# WORK INSTRUCTIONS:
Answer with a number only, stating how many lines of the records hold the word "Longmans".

::: RECORDS FOR THIS TASK

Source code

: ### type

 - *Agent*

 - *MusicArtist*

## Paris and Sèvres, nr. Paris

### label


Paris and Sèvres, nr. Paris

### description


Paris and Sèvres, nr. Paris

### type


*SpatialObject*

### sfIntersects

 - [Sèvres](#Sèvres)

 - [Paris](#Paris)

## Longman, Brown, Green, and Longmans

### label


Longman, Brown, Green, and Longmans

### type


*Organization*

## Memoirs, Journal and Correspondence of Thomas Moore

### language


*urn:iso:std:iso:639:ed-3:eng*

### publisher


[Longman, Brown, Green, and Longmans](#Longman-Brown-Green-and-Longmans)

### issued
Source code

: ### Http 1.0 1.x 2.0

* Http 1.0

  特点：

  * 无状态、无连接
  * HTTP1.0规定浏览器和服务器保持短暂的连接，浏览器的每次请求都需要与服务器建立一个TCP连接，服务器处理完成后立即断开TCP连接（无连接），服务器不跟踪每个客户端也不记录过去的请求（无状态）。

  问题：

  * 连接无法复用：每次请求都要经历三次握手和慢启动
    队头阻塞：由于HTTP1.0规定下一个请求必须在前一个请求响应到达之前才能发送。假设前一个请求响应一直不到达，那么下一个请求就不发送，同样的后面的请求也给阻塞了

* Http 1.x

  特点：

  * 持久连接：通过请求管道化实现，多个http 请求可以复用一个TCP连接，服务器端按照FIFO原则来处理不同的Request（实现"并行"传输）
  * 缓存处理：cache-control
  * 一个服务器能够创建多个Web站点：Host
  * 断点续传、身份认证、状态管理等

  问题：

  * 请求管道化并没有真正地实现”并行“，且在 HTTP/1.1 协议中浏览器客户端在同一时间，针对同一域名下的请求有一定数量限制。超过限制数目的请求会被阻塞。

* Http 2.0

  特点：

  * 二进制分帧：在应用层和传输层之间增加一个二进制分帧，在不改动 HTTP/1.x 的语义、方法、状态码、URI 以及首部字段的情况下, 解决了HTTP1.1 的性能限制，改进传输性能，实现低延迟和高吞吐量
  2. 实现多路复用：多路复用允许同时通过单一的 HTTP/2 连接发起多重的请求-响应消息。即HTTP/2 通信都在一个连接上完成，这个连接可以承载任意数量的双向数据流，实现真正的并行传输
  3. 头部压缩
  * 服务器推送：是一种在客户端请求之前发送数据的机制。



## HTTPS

::::::

# RESULT OF THE EXERCISE:
3